(Beginning of Document passage)

I try very hard to be a good daughter. Yes, I fall short of perfection on many levels, but there's one thing I can say with absolute certainty...my heart is always in the right place. Because we have friends and family who live in Maine, I try to take my mother there each year so she can spend time with them. As a person ages it becomes more important to be with all the people they love and for that reason I try to be accommodating to my mother's needs. This year our finances didn't allow for our annual trek "home." I felt bad about it, but if you don't have the money, you don't have the money! It's as simple as that!

In July while visiting my Aunt Nancy she asked me why my mother and I weren't going to Maine this year. After explaining to her why I felt we couldn't afford the trip this year, she made an incredibly generous offer by insisting that the three of us make the trip to Maine together and she'd pay all the expenses. Because I knew how important it is to my mother to go to Maine, I agreed to let my aunt do this for us. My aunt is like a second mother to me and after her husband died over 6 years ago, I stepped in and started doing things for her that her daughter and only living child was either unable or unwilling to do. As a result of our increased contact we formed a very close, loving bond and she became even dearer to me than she already was. She recently made the decision to move to Florida so she'd be closer to family so she wouldn't have to be alone any longer. Her decision to move was something my entire family and I was looking forward to and it was a decision she knew would make it easier for all concerned when her health problems started to worsen and she'd need help. Because I love her dearly, I was willing to be that go-to person for her.

(End of Document passage)

- **Your assignment**: Could you revise the Maine trip passage, beginning at the words "I try very hard" and stopping after "simple as that!", with "finances" changed to "budget"?

(Beginning of Input data)

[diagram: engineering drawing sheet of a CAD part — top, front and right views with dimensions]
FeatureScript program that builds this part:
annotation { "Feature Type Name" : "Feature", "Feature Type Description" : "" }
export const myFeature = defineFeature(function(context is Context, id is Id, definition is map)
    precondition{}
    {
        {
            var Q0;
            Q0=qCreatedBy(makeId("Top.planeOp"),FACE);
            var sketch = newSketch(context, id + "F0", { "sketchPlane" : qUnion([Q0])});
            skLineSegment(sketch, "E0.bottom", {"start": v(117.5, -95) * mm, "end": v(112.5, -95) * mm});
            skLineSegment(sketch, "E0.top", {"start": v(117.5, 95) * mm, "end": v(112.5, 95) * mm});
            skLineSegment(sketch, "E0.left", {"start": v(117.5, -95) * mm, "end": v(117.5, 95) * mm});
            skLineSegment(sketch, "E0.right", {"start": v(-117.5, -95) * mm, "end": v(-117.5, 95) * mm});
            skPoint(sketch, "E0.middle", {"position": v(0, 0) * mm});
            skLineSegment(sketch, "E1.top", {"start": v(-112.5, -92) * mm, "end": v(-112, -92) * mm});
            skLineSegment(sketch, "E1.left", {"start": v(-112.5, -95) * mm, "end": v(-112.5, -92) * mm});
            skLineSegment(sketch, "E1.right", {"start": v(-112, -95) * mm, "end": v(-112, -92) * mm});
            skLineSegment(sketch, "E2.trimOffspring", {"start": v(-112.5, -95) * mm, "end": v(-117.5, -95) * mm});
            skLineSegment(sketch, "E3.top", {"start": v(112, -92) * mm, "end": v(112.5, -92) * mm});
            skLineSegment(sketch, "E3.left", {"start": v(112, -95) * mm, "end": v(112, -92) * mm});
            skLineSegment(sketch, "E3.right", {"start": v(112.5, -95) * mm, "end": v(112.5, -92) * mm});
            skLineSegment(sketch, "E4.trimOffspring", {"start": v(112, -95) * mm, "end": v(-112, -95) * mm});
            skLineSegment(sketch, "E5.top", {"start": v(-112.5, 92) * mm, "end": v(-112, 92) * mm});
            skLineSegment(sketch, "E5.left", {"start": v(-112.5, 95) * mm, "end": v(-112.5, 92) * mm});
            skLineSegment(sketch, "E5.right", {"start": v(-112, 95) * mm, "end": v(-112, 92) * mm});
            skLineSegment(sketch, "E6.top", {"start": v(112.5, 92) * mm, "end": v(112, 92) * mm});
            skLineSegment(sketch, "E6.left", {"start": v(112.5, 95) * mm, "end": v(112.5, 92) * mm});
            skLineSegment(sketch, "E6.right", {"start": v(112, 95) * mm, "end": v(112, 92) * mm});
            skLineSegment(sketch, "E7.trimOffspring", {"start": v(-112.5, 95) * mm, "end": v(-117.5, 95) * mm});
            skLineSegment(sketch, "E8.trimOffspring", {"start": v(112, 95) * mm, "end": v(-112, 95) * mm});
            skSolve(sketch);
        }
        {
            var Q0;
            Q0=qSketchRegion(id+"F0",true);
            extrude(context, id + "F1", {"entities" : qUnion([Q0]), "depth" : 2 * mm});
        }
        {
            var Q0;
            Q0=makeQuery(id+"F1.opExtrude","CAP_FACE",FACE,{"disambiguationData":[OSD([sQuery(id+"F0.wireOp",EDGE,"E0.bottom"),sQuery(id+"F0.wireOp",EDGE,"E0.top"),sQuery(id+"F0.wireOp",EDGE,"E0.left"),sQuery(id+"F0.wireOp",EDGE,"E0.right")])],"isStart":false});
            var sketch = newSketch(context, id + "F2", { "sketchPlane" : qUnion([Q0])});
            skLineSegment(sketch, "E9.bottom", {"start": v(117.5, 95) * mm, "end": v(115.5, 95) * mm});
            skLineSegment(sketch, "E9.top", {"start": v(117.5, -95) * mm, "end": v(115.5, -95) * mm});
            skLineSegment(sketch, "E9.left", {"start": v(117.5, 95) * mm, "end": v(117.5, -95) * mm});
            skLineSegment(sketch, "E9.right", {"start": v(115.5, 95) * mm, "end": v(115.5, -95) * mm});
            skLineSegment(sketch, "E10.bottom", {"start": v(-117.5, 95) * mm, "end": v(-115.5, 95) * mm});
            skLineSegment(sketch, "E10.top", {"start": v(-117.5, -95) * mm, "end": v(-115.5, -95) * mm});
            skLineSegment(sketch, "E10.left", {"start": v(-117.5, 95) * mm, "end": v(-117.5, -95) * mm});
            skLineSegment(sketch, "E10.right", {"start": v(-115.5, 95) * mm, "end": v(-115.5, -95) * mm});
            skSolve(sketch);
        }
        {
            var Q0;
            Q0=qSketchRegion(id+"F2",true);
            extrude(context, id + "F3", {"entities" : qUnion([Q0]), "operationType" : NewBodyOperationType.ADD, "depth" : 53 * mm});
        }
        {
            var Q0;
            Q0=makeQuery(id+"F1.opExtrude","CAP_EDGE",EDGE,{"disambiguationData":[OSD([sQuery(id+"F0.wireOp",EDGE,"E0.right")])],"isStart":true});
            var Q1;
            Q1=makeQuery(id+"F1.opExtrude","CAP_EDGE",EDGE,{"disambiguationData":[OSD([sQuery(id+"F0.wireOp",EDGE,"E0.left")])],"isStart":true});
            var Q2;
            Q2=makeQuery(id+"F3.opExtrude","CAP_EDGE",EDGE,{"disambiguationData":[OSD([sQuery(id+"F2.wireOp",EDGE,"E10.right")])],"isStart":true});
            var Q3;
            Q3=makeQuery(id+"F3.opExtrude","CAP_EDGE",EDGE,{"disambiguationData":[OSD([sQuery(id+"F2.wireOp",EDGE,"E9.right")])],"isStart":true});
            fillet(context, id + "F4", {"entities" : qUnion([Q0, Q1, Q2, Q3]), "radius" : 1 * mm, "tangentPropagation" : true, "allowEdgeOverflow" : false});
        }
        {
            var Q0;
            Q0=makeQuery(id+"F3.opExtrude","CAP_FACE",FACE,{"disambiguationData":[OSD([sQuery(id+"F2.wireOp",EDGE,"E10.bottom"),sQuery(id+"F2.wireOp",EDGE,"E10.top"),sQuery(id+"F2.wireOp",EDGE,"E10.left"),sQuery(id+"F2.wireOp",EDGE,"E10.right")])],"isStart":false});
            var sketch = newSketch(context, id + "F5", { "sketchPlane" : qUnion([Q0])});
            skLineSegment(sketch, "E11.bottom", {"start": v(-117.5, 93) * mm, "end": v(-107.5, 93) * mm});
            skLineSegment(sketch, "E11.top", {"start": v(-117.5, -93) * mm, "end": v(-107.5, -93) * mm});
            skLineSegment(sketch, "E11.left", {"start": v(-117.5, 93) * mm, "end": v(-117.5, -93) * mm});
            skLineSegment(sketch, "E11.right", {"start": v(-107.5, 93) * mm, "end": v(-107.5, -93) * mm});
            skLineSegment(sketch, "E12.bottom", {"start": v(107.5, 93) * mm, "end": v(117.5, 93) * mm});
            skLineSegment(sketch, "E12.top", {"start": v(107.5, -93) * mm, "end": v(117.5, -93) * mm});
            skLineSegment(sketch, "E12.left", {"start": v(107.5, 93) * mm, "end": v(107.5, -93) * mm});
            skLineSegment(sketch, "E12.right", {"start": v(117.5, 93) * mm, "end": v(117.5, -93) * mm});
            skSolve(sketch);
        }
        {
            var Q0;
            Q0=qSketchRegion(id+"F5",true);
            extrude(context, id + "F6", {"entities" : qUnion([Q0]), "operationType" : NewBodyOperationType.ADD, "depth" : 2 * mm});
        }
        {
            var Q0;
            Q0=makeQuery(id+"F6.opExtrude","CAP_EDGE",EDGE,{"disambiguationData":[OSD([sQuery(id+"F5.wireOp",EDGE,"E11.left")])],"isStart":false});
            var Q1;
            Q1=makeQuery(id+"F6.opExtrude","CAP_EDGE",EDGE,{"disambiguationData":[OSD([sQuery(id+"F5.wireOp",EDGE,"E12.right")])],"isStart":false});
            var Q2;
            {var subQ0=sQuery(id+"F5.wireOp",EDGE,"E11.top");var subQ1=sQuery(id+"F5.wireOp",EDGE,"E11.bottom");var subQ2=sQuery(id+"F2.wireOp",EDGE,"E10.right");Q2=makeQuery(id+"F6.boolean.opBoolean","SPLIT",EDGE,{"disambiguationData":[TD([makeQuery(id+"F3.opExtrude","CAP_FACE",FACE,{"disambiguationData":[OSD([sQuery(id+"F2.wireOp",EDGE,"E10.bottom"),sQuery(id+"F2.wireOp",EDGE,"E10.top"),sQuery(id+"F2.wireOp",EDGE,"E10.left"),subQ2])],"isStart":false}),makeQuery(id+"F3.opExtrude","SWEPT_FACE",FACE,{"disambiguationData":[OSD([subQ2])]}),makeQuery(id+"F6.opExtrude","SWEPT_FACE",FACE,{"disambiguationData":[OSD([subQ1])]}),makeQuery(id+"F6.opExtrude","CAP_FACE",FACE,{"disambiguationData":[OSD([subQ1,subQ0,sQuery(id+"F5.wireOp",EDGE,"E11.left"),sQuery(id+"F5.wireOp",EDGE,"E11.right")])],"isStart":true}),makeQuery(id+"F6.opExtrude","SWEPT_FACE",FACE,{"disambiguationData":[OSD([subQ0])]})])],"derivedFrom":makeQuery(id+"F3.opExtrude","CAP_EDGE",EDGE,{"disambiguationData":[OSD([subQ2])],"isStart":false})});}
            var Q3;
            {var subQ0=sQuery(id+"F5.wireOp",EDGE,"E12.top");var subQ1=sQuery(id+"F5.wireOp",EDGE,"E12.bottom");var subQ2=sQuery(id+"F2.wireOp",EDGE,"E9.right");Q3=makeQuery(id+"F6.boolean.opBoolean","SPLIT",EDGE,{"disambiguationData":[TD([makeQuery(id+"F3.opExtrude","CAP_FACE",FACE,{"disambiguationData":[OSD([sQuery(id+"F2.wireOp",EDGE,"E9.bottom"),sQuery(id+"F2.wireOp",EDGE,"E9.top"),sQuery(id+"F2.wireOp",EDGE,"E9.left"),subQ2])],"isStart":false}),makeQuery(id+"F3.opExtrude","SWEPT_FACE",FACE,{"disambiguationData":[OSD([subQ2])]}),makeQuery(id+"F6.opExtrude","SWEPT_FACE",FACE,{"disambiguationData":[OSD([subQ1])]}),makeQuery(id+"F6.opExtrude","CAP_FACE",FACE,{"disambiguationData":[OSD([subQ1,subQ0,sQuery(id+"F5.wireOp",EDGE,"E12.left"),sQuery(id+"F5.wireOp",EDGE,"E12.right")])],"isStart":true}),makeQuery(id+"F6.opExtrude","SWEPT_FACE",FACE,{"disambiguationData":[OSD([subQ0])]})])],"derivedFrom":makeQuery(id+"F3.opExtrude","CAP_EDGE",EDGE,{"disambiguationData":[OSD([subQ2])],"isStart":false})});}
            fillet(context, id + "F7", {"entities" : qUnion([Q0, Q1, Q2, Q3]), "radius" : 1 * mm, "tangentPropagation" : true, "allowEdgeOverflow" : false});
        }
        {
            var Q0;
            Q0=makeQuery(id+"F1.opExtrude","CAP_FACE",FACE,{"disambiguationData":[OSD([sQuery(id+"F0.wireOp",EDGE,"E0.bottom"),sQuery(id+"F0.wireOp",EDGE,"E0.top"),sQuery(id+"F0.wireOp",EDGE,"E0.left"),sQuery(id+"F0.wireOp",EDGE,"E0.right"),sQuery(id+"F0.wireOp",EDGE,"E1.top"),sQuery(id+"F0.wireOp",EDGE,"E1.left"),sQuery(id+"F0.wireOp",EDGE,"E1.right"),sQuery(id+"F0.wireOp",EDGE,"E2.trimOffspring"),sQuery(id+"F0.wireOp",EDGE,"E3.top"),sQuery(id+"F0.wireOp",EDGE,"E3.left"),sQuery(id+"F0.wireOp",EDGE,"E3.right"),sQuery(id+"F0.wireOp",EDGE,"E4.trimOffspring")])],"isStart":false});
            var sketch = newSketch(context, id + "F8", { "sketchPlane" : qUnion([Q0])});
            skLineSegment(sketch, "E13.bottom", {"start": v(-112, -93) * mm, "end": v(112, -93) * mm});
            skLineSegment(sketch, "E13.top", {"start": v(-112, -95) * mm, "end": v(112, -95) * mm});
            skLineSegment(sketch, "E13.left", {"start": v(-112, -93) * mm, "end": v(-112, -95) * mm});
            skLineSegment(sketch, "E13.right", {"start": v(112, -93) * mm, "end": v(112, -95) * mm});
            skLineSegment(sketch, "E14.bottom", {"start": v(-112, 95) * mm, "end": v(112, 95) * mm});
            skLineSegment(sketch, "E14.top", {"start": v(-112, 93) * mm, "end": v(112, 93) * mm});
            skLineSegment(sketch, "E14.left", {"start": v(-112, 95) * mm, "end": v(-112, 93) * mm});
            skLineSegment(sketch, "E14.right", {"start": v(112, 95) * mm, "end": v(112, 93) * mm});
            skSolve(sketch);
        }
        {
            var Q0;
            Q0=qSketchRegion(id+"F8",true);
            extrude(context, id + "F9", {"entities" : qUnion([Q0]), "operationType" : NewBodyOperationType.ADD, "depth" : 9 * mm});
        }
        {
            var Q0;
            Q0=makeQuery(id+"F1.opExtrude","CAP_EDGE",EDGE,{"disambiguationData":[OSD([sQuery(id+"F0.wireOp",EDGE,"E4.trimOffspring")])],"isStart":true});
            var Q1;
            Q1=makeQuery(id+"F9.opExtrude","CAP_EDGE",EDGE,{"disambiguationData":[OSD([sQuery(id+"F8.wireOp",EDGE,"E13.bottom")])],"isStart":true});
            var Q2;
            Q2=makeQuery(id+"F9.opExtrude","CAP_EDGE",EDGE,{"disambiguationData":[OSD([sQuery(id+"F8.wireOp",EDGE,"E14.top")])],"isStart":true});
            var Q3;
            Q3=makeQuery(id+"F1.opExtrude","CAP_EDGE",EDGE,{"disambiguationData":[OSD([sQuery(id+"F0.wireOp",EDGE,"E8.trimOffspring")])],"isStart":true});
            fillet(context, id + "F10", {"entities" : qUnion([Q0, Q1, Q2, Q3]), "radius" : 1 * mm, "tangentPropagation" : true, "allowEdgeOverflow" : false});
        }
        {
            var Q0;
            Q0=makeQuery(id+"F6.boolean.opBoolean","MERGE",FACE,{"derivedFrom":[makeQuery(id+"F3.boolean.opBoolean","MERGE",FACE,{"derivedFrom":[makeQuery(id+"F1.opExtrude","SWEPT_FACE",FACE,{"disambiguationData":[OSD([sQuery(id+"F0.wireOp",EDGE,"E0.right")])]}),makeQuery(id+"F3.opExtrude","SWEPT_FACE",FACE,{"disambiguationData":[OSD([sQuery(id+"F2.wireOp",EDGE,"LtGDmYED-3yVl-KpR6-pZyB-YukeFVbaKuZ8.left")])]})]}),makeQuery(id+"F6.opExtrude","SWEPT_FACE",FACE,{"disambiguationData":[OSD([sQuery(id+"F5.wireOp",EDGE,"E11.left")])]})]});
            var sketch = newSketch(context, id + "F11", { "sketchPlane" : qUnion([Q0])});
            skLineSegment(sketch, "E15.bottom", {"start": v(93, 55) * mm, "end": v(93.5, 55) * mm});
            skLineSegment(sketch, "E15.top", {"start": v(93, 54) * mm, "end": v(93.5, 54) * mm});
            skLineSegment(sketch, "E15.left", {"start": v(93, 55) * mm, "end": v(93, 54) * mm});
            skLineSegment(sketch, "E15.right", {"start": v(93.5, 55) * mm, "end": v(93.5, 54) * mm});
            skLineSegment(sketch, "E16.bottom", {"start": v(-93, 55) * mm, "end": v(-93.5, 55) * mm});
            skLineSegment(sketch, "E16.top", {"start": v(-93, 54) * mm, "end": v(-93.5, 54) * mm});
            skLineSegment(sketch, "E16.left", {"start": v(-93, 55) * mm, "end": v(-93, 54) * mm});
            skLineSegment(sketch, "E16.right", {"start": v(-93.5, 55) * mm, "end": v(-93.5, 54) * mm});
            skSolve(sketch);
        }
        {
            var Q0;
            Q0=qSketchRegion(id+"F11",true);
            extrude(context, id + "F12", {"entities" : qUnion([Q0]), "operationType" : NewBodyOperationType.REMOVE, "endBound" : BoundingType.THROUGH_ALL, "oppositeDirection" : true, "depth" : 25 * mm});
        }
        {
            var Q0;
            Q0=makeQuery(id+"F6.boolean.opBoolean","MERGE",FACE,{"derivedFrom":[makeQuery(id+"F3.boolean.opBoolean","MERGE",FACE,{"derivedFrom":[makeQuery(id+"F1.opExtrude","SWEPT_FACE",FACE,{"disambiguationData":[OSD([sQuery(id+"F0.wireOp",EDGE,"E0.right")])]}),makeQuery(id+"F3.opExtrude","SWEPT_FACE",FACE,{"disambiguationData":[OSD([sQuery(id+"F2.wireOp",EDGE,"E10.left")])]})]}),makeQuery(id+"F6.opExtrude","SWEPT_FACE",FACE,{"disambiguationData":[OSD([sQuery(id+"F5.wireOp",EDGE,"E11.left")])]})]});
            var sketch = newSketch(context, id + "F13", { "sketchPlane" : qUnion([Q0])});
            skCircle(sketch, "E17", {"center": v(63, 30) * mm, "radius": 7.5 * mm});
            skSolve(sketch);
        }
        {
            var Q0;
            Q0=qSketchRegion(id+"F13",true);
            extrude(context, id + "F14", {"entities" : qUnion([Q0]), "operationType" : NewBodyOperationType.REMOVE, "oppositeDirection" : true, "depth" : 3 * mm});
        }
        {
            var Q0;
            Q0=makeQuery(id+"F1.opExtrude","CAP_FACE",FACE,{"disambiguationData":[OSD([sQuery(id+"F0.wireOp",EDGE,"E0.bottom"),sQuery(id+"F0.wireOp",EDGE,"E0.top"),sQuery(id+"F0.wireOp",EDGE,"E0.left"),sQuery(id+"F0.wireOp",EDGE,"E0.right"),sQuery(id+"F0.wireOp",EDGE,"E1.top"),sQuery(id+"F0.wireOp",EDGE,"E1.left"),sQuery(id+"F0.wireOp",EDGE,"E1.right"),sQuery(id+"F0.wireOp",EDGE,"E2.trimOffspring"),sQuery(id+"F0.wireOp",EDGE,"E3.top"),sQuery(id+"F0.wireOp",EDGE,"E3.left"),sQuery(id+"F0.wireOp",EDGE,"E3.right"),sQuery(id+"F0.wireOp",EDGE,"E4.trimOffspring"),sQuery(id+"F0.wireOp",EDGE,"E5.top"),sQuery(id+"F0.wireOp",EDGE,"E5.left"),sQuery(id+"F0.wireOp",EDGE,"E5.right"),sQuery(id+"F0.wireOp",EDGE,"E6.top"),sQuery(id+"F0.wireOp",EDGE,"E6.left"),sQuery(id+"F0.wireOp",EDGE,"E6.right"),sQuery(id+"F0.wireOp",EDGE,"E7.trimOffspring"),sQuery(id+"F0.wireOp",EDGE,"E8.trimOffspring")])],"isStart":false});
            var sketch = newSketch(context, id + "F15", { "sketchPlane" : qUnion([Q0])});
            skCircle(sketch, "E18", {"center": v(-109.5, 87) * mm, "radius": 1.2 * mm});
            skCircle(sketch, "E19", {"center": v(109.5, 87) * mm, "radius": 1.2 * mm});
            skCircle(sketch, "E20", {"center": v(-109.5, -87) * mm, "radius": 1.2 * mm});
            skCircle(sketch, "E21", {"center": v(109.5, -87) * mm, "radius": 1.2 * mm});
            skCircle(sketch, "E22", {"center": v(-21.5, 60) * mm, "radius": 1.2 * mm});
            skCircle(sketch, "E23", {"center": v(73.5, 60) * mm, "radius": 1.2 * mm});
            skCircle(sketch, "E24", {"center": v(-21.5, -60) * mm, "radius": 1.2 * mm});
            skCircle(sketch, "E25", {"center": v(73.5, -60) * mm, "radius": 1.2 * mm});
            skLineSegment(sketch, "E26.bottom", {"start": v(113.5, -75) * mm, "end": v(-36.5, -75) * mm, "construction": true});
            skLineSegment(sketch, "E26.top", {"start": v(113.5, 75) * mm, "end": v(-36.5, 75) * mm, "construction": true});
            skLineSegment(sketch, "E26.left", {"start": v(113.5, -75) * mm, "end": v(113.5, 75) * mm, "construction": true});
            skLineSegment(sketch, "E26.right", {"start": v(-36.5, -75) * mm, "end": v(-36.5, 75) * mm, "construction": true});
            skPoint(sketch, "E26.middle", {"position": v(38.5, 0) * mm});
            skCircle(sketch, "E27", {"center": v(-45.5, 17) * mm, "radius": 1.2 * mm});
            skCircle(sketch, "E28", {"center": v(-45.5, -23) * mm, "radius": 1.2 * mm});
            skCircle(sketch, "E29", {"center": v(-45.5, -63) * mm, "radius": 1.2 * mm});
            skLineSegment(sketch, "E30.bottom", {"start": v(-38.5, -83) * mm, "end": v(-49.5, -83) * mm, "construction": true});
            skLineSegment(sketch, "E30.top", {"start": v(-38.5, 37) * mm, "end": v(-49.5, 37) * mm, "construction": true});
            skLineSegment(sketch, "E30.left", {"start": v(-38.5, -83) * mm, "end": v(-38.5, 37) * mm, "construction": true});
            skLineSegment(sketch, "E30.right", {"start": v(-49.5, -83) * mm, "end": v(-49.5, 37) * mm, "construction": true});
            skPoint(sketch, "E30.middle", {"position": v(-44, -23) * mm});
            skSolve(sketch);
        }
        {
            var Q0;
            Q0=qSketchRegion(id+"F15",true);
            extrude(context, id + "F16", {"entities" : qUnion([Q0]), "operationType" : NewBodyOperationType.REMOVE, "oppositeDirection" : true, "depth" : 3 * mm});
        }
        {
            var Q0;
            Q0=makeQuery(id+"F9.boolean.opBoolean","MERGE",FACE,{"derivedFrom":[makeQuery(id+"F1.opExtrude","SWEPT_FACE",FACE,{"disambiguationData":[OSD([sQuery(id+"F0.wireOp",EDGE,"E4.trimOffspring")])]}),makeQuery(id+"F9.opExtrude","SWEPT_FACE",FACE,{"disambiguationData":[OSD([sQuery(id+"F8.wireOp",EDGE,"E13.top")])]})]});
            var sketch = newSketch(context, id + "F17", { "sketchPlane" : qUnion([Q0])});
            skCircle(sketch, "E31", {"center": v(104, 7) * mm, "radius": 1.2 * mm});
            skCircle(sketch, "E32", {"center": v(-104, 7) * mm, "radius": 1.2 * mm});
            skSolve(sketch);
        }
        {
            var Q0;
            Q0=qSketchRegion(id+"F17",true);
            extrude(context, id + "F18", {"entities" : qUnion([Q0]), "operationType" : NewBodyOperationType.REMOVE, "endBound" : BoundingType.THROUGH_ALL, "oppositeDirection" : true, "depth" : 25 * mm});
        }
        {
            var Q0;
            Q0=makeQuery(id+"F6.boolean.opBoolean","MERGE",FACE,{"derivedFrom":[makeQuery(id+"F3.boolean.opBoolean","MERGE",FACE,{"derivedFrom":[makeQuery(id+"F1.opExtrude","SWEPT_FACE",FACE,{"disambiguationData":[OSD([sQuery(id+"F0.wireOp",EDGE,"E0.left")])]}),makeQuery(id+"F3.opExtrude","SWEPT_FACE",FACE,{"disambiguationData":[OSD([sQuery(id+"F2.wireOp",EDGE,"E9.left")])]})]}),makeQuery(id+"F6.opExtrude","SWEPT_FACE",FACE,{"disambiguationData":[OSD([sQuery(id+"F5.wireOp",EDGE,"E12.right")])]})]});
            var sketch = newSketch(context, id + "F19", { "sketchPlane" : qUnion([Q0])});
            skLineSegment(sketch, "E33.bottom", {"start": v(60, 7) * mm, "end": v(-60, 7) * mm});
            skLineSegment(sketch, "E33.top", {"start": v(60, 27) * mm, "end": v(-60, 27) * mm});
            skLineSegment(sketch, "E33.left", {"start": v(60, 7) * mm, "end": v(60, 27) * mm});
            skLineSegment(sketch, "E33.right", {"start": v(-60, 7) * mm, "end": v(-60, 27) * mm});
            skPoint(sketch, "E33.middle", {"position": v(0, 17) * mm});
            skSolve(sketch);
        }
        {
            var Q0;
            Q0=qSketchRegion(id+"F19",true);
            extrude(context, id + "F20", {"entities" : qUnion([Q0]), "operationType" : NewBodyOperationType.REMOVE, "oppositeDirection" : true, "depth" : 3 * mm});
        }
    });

(End of Input data)

- **Your response**:
I try very hard to be a good daughter. Yes, I fall short of perfection on many levels, but there's one thing I can say with absolute certainty...my heart is always in the right place. Because we have friends and family who live in Maine, I try to take my mother there each year so she can spend time with them. As a person ages it becomes more important to be with all the people they love and for that reason I try to be accommodating to my mother's needs. This year our budget didn't allow for our annual trek "home." I felt bad about it, but if you don't have the money, you don't have the money! It's as simple as that!